INFORMATION SHOWN =>
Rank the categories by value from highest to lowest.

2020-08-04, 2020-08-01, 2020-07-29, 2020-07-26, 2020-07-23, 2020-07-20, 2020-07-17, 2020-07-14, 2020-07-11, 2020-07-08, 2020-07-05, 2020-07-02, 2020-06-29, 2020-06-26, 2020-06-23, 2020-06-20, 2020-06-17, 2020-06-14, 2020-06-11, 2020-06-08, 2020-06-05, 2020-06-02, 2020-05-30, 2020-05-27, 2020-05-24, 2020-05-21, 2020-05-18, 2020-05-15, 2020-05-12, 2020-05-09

...

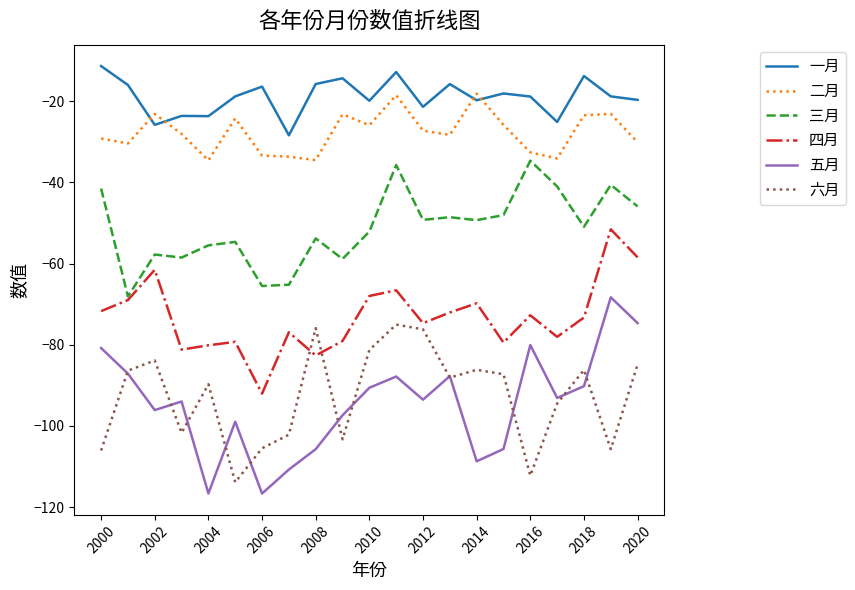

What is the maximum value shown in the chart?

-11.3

---

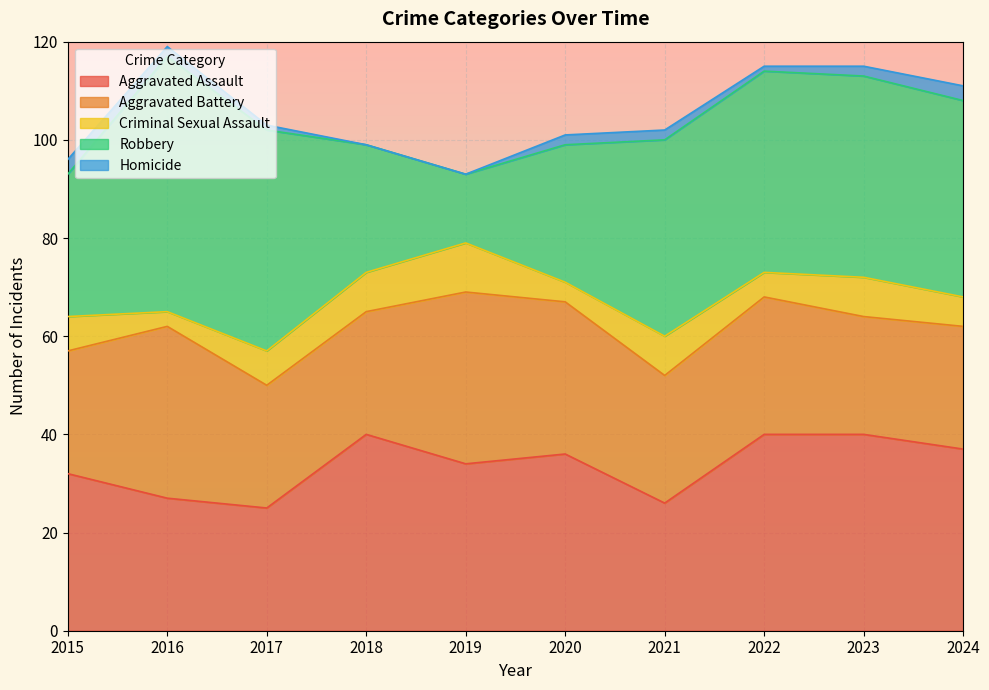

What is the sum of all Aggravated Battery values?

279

PROBLEM REQUIREMENTS => Return each line of the items above that contains the word "What".

EXERCISE SOLUTION =>
What is the maximum value shown in the chart?
What is the sum of all Aggravated Battery values?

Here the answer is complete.